PhD students and postdocs can signup to join Ye for lunch here. There will also be a Robotics Social at 4:00 PM in the F-Wing Cafe Area - all are welcome to attend!
While legged robots have made remarkable progress in dynamic balancing and locomotion, there remains substantial room for improvement in terms of safe navigation and decision-making capabilities. One major challenge stems from the difficulty of designing safe, resilient, and real-time planning and decision-making frameworks for these complex legged machines navigating unstructured environments. Symbolic planning and distributed trajectory optimization offer promising yet underexplored solutions. This talk will introduce three perspectives on enhancing safety and resilience in task and motion planning (TAMP) for agile legged navigation. First, we'll discuss hierarchically integrated TAMP for dynamic locomotion in environments susceptible to perturbations, focusing on robust recovery behaviors. Next, we'll cover our recent work on safe and socially acceptable legged navigation planning in environments that are partially observable and crowded with humans. Lastly, we'll delve into distributed contact-aware trajectory optimization methods achieving dynamic consensus for agile locomotion behaviors.
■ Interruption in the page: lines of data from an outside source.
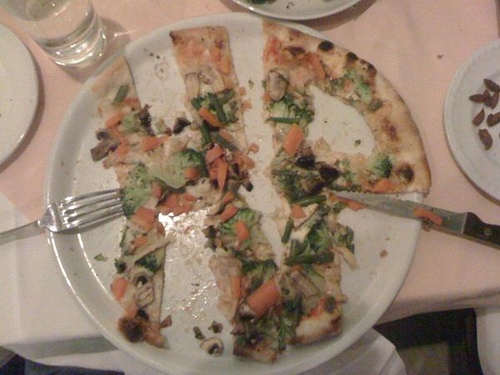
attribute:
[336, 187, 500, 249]
knife — metal, silver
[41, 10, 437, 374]
plate — white, round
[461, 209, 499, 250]
handle — black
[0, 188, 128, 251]
fork — silver, metal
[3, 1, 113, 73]
glass — clear, water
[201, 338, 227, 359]
crumb — small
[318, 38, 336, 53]
spot — black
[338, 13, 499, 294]
table — pink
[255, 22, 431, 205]
slice — small, pizza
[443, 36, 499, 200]
plate — white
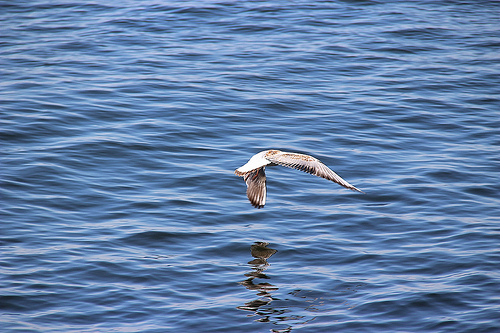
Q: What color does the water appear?
A: Blue.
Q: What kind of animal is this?
A: A bird.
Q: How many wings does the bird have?
A: Two.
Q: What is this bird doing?
A: Flying.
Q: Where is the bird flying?
A: Over the water.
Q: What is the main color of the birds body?
A: White.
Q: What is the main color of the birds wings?
A: Brown.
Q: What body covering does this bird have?
A: Feathers.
Bio: Ye Zhao is an Assistant Professor at The George W. Woodruff School of Mechanical Engineering, Georgia Institute of Technology. He received his Ph.D. degree in Mechanical Engineering from The University of Texas at Austin in 2016. After that, he was a Postdoctoral Fellow at Agile Robotics Lab, Harvard University. At Georgia Tech, he leads the Laboratory for Intelligent Decision and Autonomous Robots. His research interest focuses on planning and decision-making algorithms of highly dynamic and contact-rich robots. He received the George W. Woodruff School Faculty Research Award at Georgia Tech in 2023, NSF CAREER Award in 2022, and ONR YIP Award in 2023. He serves as an Associate Editor of T-RO, TMECH, RA-L, and L-CSS. His co-authored work has received multiple paper awards, including the 2021 ICRA Best Automation Paper Award Finalist, the 2023 Best Paper Award at the NeurIPS Workshop on Touch Processing, and the 2016 IEEE-RAS Whole-Body Control Best Paper Award Finalist.